*DIRECTIONS:*
Copy out the data word for word, without any of its pictures.

*RECORD EXTRACTS:*

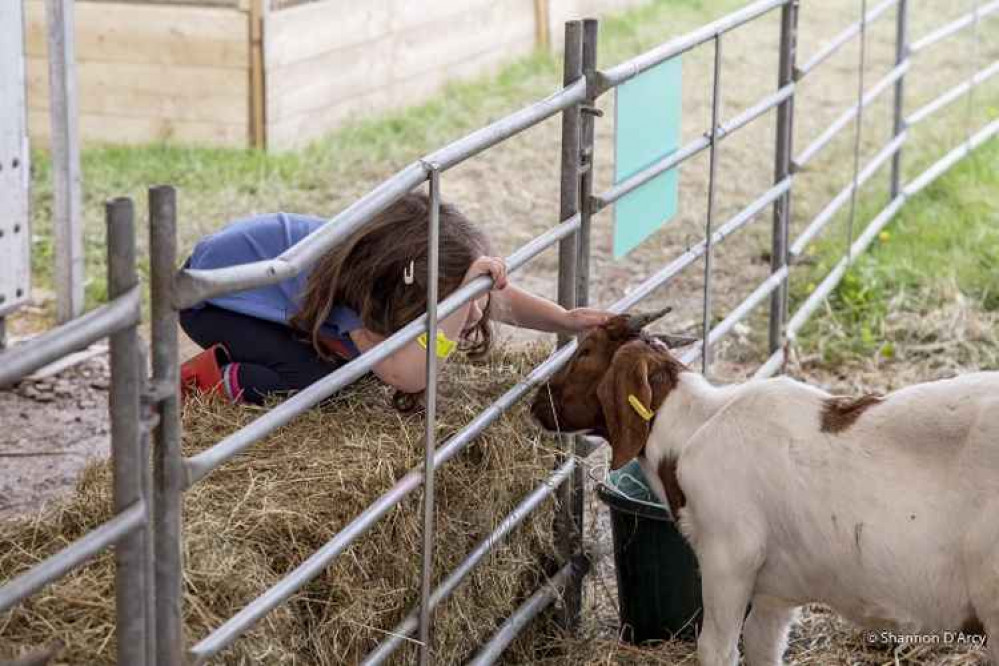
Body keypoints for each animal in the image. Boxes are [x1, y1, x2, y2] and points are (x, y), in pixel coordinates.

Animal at [532, 310, 999, 664]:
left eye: (585, 351)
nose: (537, 402)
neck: (695, 426)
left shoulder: (729, 557)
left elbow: (716, 649)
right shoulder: (776, 591)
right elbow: (761, 646)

*ANSWER FOR THIS EXERCISE:*
Body keypoints for each animal in the image. Boxes are [x1, y1, x2, y2] and points are (x, y), in pixel coordinates.

Animal at [532, 310, 999, 664]:
left eye: (585, 351)
nose: (537, 402)
neck: (695, 426)
left shoulder: (729, 557)
left elbow: (716, 649)
right shoulder: (776, 591)
right elbow: (761, 646)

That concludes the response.